── Extracted material

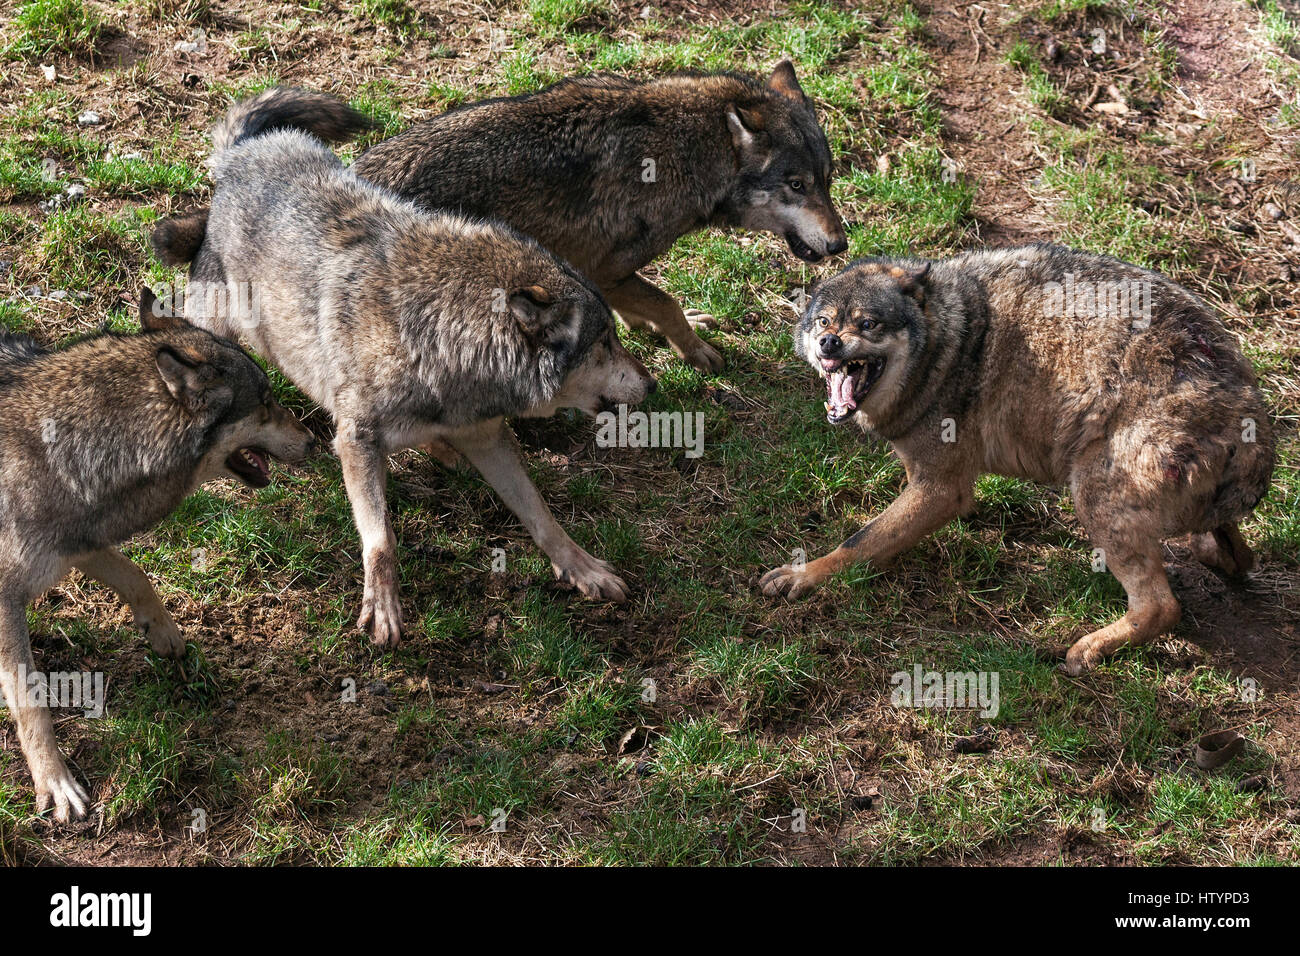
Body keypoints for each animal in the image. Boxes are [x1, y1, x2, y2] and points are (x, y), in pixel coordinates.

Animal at [0, 304, 314, 822]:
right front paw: (55, 782)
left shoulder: (82, 539)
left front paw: (164, 634)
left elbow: (137, 576)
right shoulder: (7, 598)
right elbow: (29, 696)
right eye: (266, 402)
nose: (312, 440)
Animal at [152, 87, 655, 650]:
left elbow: (540, 513)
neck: (442, 341)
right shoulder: (357, 441)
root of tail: (244, 152)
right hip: (218, 332)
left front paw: (583, 569)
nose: (654, 382)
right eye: (606, 341)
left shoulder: (487, 436)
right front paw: (384, 608)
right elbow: (382, 539)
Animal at [345, 60, 852, 374]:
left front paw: (651, 327)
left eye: (826, 180)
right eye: (797, 185)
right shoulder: (600, 268)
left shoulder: (609, 274)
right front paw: (694, 350)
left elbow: (646, 305)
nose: (841, 245)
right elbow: (664, 302)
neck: (690, 149)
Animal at [759, 248, 1279, 681]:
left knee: (1163, 607)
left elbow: (858, 542)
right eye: (823, 320)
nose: (828, 343)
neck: (952, 342)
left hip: (1092, 495)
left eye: (867, 325)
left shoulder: (939, 487)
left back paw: (1088, 649)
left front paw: (802, 577)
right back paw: (1213, 553)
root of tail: (1256, 433)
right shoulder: (935, 478)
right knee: (1235, 552)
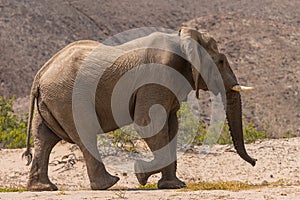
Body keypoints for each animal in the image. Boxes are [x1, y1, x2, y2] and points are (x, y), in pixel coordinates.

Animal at [22, 27, 256, 191]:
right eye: (221, 61)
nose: (254, 162)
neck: (183, 38)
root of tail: (40, 74)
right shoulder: (156, 78)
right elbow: (147, 124)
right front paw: (140, 174)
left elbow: (171, 126)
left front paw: (173, 186)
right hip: (68, 97)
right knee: (83, 135)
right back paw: (109, 183)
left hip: (52, 100)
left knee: (44, 139)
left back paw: (43, 188)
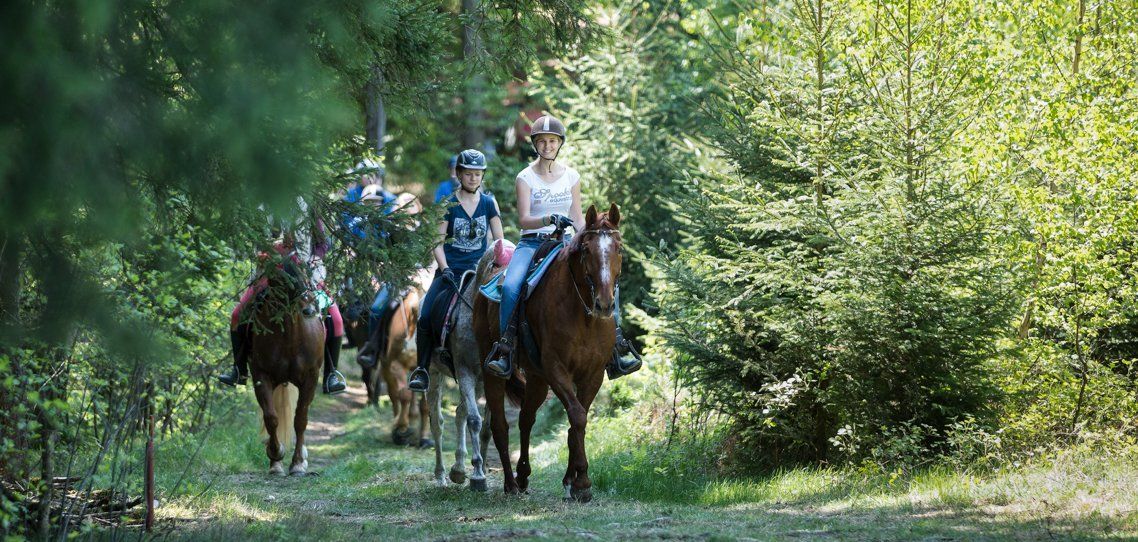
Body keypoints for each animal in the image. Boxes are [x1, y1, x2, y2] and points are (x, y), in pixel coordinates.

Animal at [246, 258, 323, 473]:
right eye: (284, 280)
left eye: (306, 273)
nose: (310, 309)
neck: (290, 337)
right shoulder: (261, 375)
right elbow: (272, 418)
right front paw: (275, 454)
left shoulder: (311, 377)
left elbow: (301, 420)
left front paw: (297, 463)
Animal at [425, 271, 491, 491]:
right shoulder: (465, 372)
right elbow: (475, 420)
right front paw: (478, 474)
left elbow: (487, 428)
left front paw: (482, 468)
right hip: (434, 375)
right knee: (437, 424)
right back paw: (441, 475)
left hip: (478, 384)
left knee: (460, 412)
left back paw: (459, 469)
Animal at [475, 203, 628, 503]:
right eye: (587, 250)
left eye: (618, 248)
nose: (604, 304)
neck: (584, 315)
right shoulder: (557, 369)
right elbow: (577, 416)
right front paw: (583, 482)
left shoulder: (592, 374)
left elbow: (577, 421)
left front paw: (572, 481)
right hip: (495, 373)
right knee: (500, 426)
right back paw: (510, 484)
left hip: (536, 378)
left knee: (526, 419)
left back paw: (523, 475)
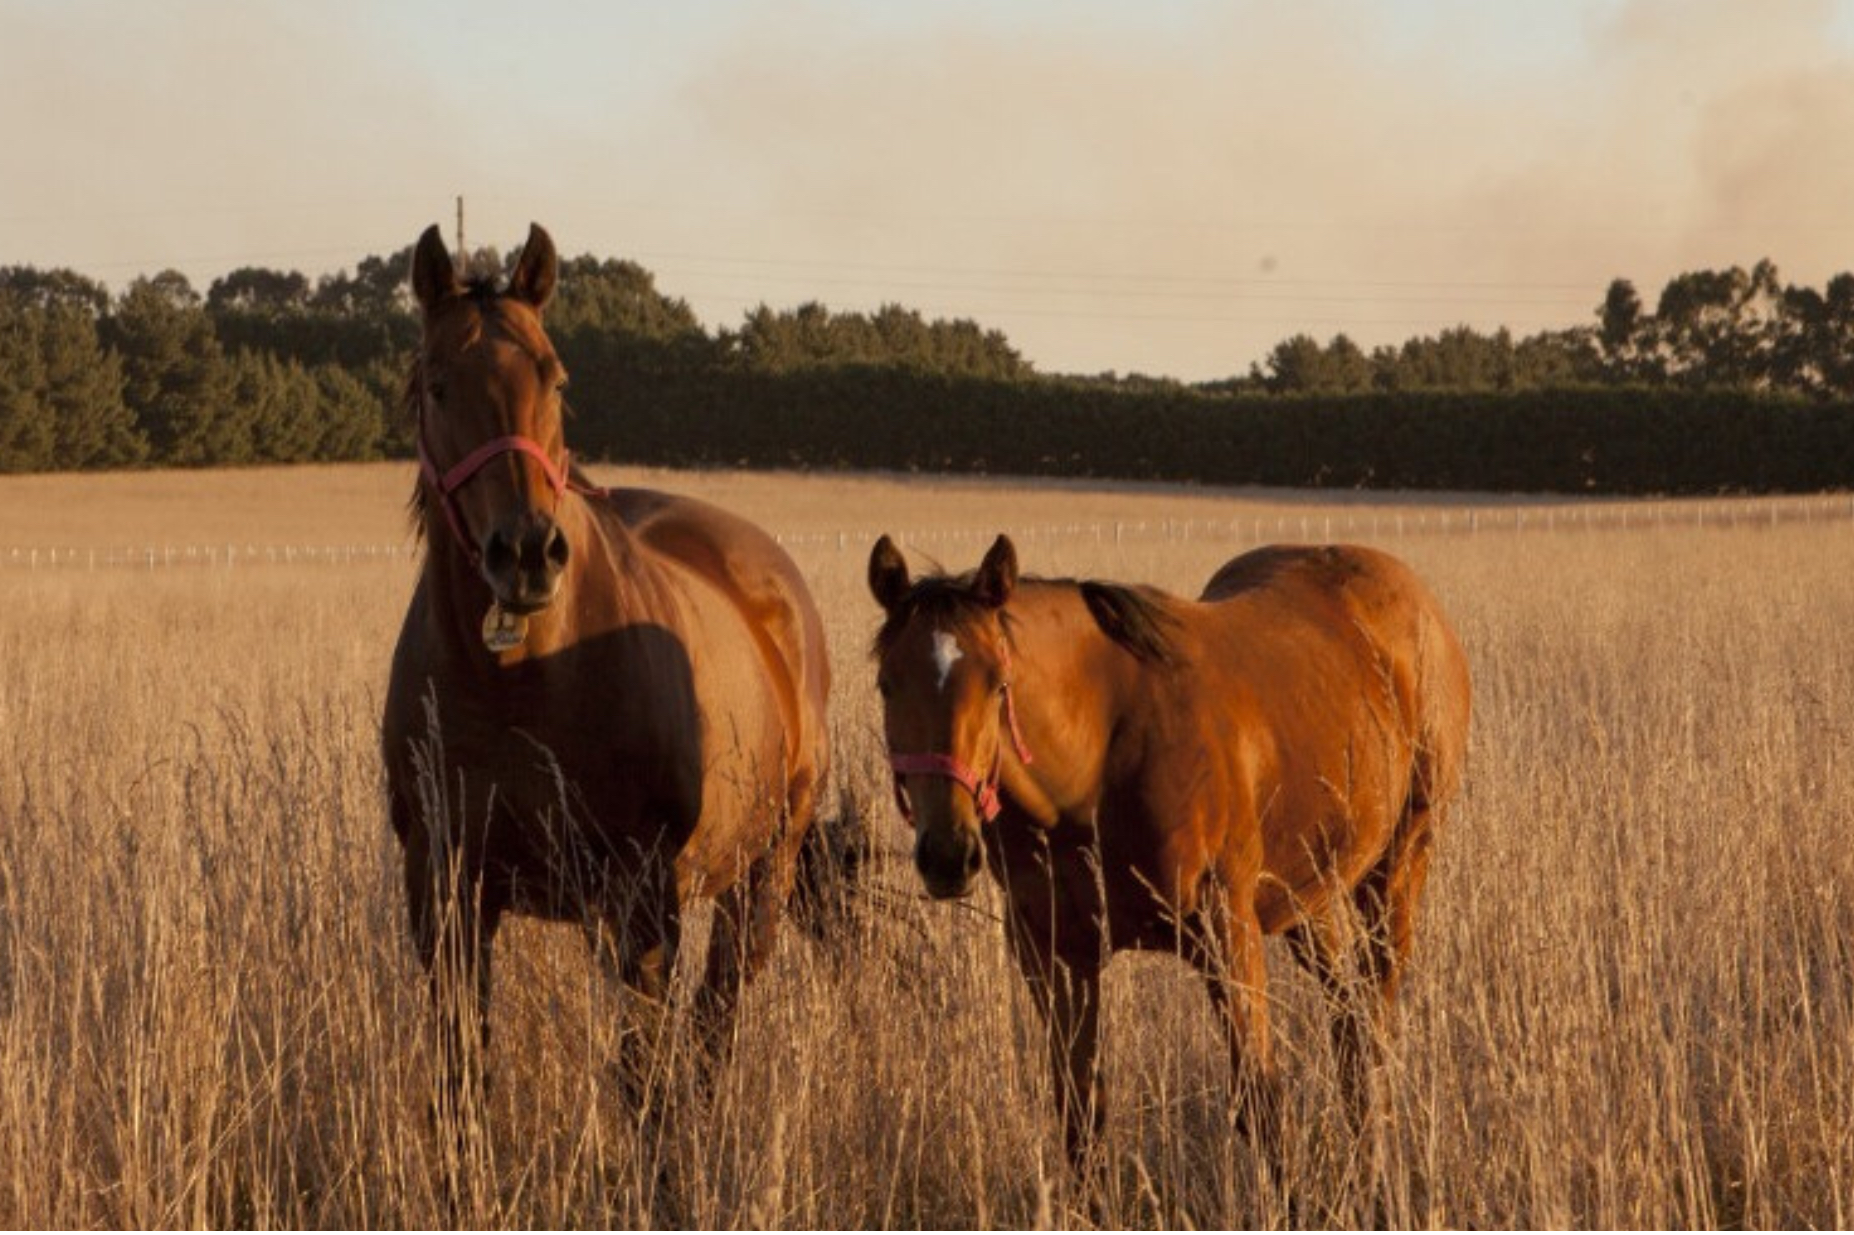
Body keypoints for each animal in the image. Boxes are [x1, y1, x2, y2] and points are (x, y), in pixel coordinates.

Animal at [380, 218, 830, 1112]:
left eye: (554, 375)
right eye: (439, 385)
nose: (525, 552)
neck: (521, 680)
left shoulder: (644, 898)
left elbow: (642, 1081)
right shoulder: (444, 892)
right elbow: (462, 1077)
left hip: (759, 873)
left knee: (715, 1020)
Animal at [863, 534, 1460, 1171]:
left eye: (999, 682)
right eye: (887, 684)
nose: (948, 852)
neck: (1101, 760)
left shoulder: (1227, 935)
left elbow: (1261, 1104)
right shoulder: (1055, 956)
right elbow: (1081, 1116)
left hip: (1398, 868)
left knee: (1372, 1023)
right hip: (1312, 897)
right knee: (1347, 1023)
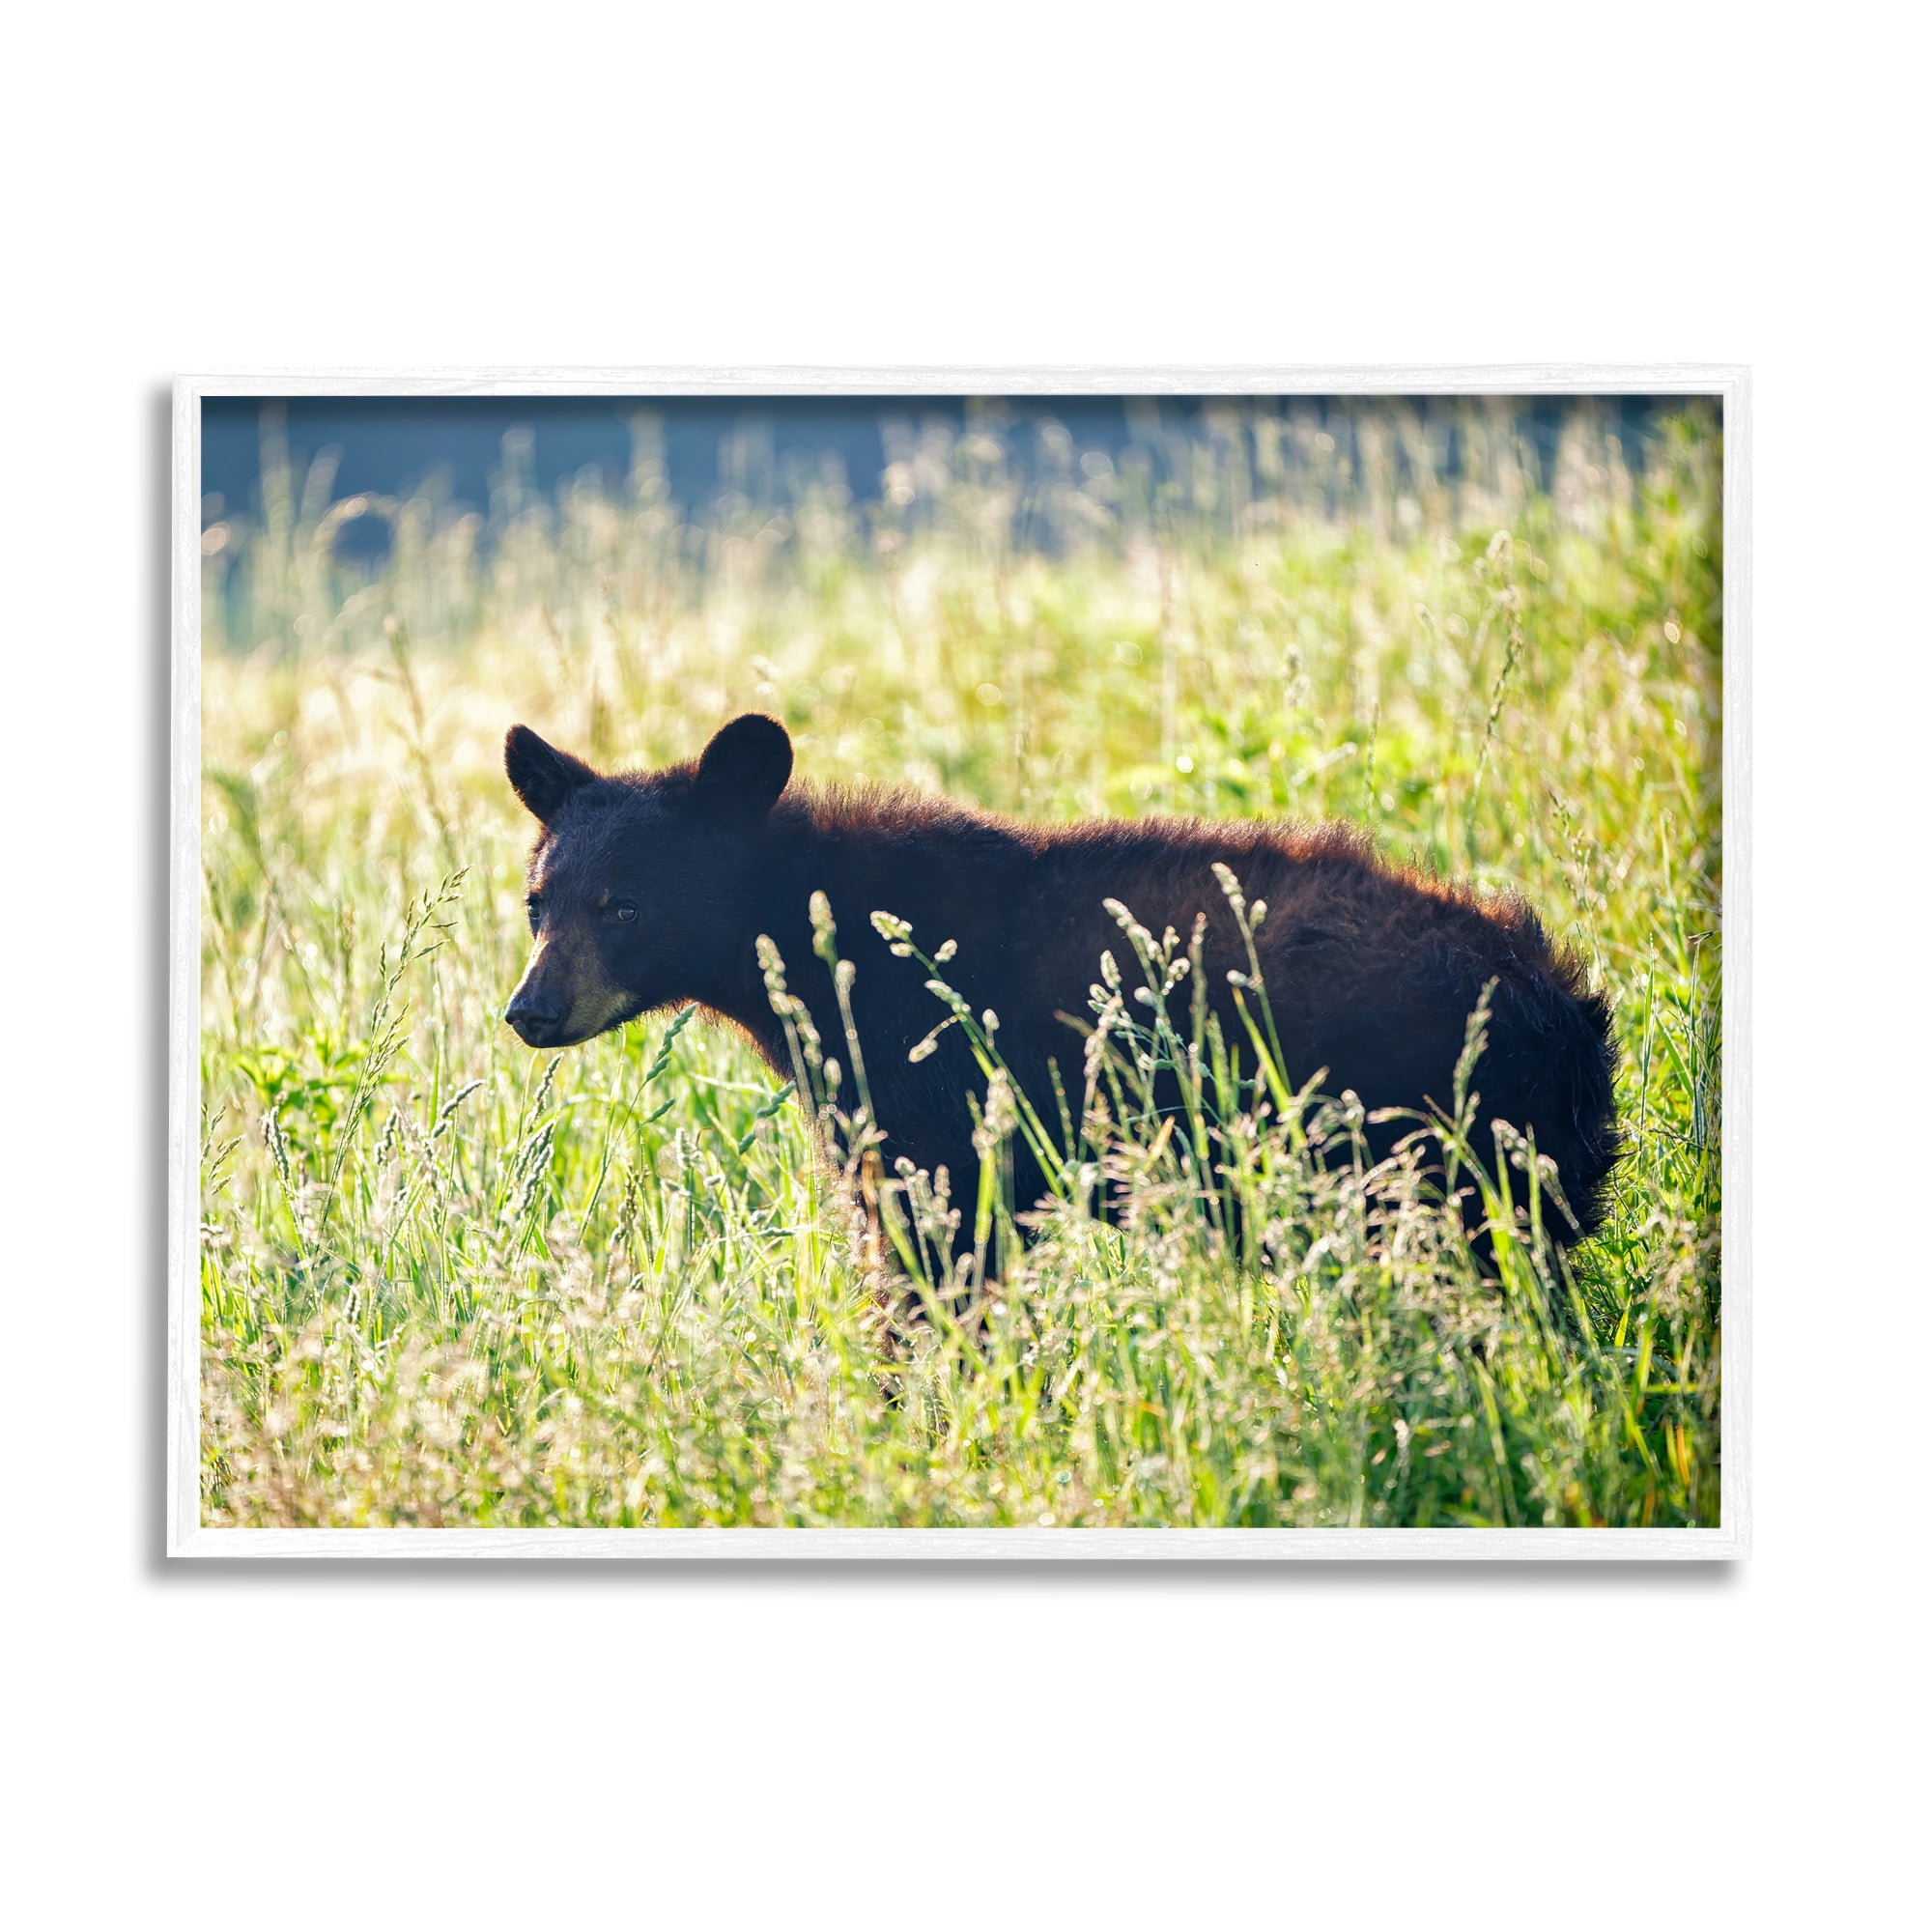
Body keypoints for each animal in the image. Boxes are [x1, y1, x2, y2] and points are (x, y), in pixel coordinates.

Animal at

────

■ Exercise: Your reply should hold every line above exactly as written and none of the pictures.

■ Answer for this exercise:
Body keypoints for each animal in the image. Boxes are [x1, y1, x2, y2] and points are (x, y), in pixel coordinates.

Animal at [0, 304, 314, 822]:
right front paw: (55, 782)
left shoulder: (82, 539)
left front paw: (164, 634)
left elbow: (137, 576)
right shoulder: (7, 598)
right elbow: (29, 696)
right eye: (266, 402)
nose: (312, 440)
Animal at [152, 87, 655, 650]:
left elbow: (540, 513)
neck: (442, 341)
right shoulder: (357, 441)
root of tail: (244, 152)
right hip: (218, 332)
left front paw: (583, 569)
nose: (654, 382)
right eye: (606, 341)
left shoulder: (487, 436)
right front paw: (384, 608)
right elbow: (382, 539)
Animal at [345, 60, 852, 374]:
left front paw: (651, 327)
left eye: (826, 180)
right eye: (797, 185)
right shoulder: (600, 268)
left shoulder: (609, 274)
right front paw: (694, 350)
left elbow: (646, 305)
nose: (841, 245)
right elbow: (664, 302)
neck: (690, 149)
Animal at [759, 248, 1279, 681]:
left knee: (1163, 607)
left elbow: (858, 542)
right eye: (823, 320)
nose: (828, 343)
neck: (952, 342)
left hip: (1092, 495)
left eye: (867, 325)
left shoulder: (939, 487)
left back paw: (1088, 649)
left front paw: (802, 577)
right back paw: (1213, 553)
root of tail: (1256, 433)
right shoulder: (935, 478)
right knee: (1235, 552)
Body keypoints for each animal in the image. Boxes are [x1, y1, x2, y2] and points are (x, y), in pixel coordinates.

Animal at [22, 27, 256, 191]:
right eye: (221, 61)
nose: (254, 162)
neck: (183, 38)
root of tail: (40, 74)
right shoulder: (156, 78)
right elbow: (147, 124)
right front paw: (140, 174)
left elbow: (171, 126)
left front paw: (173, 186)
right hip: (68, 97)
right knee: (83, 135)
right back paw: (109, 183)
left hip: (52, 100)
left knee: (44, 139)
left back paw: (43, 188)
Body keypoints for each animal in the image. Boxes are [x1, y1, x2, y2] and points are (x, y), in pixel coordinates.

Animal at [246, 258, 323, 473]:
right eye: (284, 280)
left eye: (306, 273)
nose: (310, 309)
neck: (290, 337)
right shoulder: (261, 375)
right elbow: (272, 418)
right front paw: (275, 454)
left shoulder: (311, 377)
left elbow: (301, 420)
left front paw: (297, 463)
Animal at [425, 271, 491, 491]:
right shoulder: (465, 372)
right elbow: (475, 420)
right front paw: (478, 474)
left elbow: (487, 428)
left front paw: (482, 468)
right hip: (434, 375)
right knee: (437, 424)
right back paw: (441, 475)
left hip: (478, 384)
left knee: (460, 412)
left back paw: (459, 469)
Animal at [475, 203, 628, 503]:
right eye: (587, 250)
left eye: (618, 248)
nose: (604, 304)
neck: (584, 315)
right shoulder: (557, 369)
right elbow: (577, 416)
right front paw: (583, 482)
left shoulder: (592, 374)
left elbow: (577, 421)
left front paw: (572, 481)
right hip: (495, 373)
right knee: (500, 426)
right back paw: (510, 484)
left hip: (536, 378)
left knee: (526, 419)
left back paw: (523, 475)
Body keypoints for each animal in the image. Boxes are [x1, y1, x2, y2] and points are (x, y), in pixel coordinates.

Animal at [380, 218, 830, 1112]:
left eye: (554, 375)
right eye: (439, 385)
nose: (525, 552)
neck: (521, 680)
left shoulder: (644, 898)
left elbow: (642, 1081)
right shoulder: (444, 892)
right elbow: (462, 1077)
left hip: (759, 873)
left knee: (715, 1020)
Animal at [863, 534, 1460, 1171]:
left eye: (999, 682)
right eye: (887, 684)
nose: (948, 852)
neck: (1101, 760)
left shoulder: (1227, 935)
left elbow: (1261, 1104)
right shoulder: (1055, 956)
right elbow: (1081, 1116)
left hip: (1398, 868)
left knee: (1372, 1023)
right hip: (1312, 897)
right knee: (1347, 1023)
Body keypoints for each animal in the image. Boxes are [x1, y1, x2, y2] and points are (x, y), in pixel coordinates.

Animal at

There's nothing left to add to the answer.